Each word in the data below should be copied exactly; the images should not.

> _Text-based design files_
------------

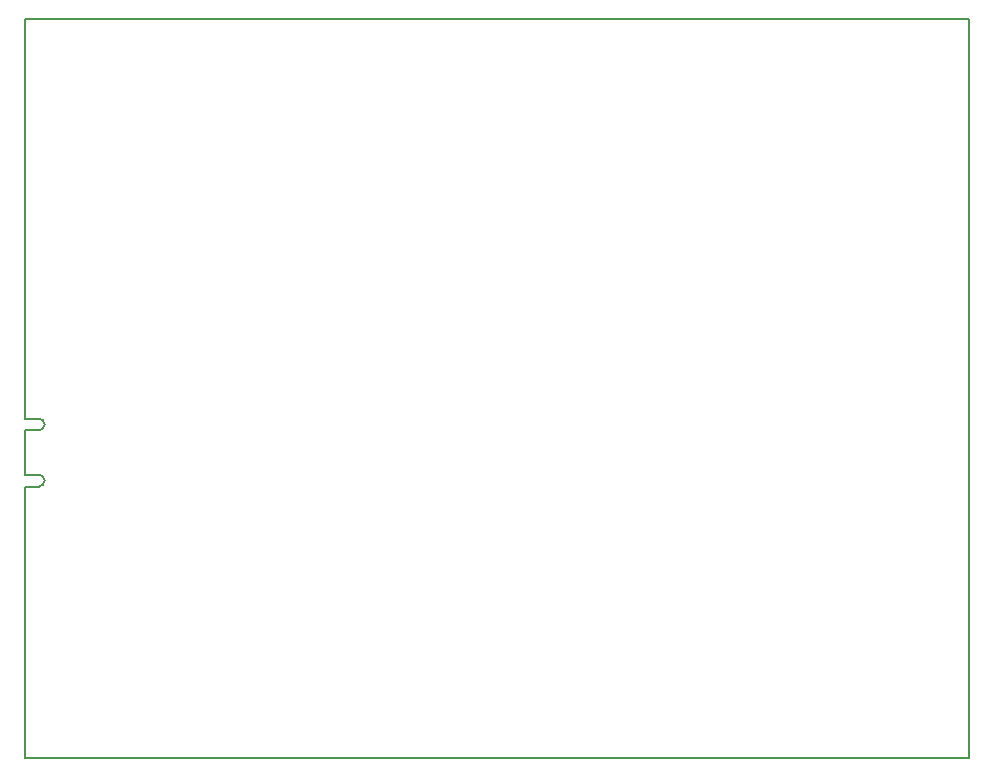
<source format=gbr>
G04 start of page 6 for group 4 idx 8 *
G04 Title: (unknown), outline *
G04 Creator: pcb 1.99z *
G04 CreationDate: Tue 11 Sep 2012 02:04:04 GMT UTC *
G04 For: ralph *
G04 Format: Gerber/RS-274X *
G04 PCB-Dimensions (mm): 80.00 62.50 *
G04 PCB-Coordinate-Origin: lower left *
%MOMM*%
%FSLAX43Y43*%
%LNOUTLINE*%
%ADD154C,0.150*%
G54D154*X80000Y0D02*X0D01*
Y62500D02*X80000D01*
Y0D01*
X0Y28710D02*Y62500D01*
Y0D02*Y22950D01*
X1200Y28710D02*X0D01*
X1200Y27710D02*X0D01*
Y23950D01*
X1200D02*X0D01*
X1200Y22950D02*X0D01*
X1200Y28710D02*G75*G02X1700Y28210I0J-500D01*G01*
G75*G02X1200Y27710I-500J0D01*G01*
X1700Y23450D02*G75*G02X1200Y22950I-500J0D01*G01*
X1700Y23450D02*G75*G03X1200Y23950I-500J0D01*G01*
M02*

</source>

------------

> _Exercise solution_
<source format=gbr>
G04 start of page 6 for group 4 idx 8 *
G04 Title: (unknown), outline *
G04 Creator: pcb 1.99z *
G04 CreationDate: Tue 11 Sep 2012 02:04:04 GMT UTC *
G04 For: ralph *
G04 Format: Gerber/RS-274X *
G04 PCB-Dimensions (mm): 80.00 62.50 *
G04 PCB-Coordinate-Origin: lower left *
%MOMM*%
%FSLAX43Y43*%
%LNOUTLINE*%
%ADD154C,0.150*%
G54D154*X80000Y0D02*X0D01*
Y62500D02*X80000D01*
Y0D01*
X0Y28710D02*Y62500D01*
Y0D02*Y22950D01*
X1200Y28710D02*X0D01*
X1200Y27710D02*X0D01*
Y23950D01*
X1200D02*X0D01*
X1200Y22950D02*X0D01*
X1200Y28710D02*G75*G02X1700Y28210I0J-500D01*G01*
G75*G02X1200Y27710I-500J0D01*G01*
X1700Y23450D02*G75*G02X1200Y22950I-500J0D01*G01*
X1700Y23450D02*G75*G03X1200Y23950I-500J0D01*G01*
M02*

</source>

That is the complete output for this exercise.